Do any of those remaining records relate to the CIA’s operations with the Zapruder film on the weekend of the assassination? I don’t think so. When the ARRB was enforcing the JFK Records Act in the 1990s, the CIA would not have wanted to reveal that part of its operation. So, I don’t think it would have turned over those records to the ARRB. But we can’t really be certain of that so long as there are still records being kept secret.

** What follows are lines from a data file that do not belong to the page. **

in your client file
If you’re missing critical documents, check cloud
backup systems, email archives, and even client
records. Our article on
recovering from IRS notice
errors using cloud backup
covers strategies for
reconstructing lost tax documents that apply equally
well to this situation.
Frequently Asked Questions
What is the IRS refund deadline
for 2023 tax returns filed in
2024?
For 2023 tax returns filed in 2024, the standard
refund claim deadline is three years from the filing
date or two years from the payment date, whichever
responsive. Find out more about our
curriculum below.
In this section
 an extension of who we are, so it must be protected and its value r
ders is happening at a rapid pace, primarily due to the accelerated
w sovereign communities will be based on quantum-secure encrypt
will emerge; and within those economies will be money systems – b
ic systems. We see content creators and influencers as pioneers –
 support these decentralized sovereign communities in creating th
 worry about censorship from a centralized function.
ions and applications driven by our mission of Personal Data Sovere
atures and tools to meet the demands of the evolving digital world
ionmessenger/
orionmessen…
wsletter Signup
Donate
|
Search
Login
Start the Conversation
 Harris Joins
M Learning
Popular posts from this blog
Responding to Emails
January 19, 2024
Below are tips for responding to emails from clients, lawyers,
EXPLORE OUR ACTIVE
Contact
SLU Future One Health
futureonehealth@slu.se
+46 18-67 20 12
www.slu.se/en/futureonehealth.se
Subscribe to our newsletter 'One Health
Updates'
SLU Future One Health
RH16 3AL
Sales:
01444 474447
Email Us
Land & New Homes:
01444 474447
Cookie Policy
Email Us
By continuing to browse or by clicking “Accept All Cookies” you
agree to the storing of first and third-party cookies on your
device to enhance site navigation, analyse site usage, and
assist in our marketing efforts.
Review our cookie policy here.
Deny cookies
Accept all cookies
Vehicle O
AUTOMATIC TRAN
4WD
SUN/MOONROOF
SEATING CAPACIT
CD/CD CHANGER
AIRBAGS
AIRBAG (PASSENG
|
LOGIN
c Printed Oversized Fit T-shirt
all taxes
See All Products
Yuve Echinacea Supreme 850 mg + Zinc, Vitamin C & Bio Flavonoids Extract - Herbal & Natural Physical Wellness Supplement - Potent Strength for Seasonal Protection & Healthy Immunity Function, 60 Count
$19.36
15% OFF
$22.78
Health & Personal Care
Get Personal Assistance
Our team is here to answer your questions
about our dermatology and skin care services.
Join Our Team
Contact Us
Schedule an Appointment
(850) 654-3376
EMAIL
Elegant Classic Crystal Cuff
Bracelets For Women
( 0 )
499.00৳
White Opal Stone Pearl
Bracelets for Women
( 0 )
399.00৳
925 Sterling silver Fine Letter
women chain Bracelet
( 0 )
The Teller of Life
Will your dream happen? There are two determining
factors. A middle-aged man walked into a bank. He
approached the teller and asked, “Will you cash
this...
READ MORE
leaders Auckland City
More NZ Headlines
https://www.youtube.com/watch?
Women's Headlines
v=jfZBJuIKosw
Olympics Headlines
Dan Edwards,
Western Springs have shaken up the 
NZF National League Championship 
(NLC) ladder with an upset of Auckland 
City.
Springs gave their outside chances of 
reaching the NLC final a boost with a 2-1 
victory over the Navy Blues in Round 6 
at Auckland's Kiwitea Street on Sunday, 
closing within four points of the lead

Of course, what matters most in all this is what I have been emphasizing for many years — the fraudulent autopsy that the military conducted on Kennedy’s body at Bethesda National Naval Medical Center on the very evening of the assassination. As I emphasize in my three books The Kennedy Autopsy, The Kennedy Autopsy 2, and An Encounter with Evil: The Abraham Zapruder Story, there is no innocent explanation for a fraudulent autopsy. No one has ever come up with one, and no one ever will. Once the evidence that the ARRB uncovered in the 1990s established the fraudulent nature of the autopsy, it was “case closed” on the regime-change nature of the assassination. The fraudulent autopsy is how we know that the Kennedy assassination cannot possibly be a “conspiracy theory.” (For examples of some of the autopsy fraud, see my article “Understanding the Kennedy Assassination.”)
Even through the overall mosaic reveals a national-security regime-change operation against Kennedy on November 22, 1963, there are still pieces to the puzzle that need to be filled in. That’s why I predict that come December, Biden will, once again, grant another request by the CIA for continued secrecy of its assassination-related records.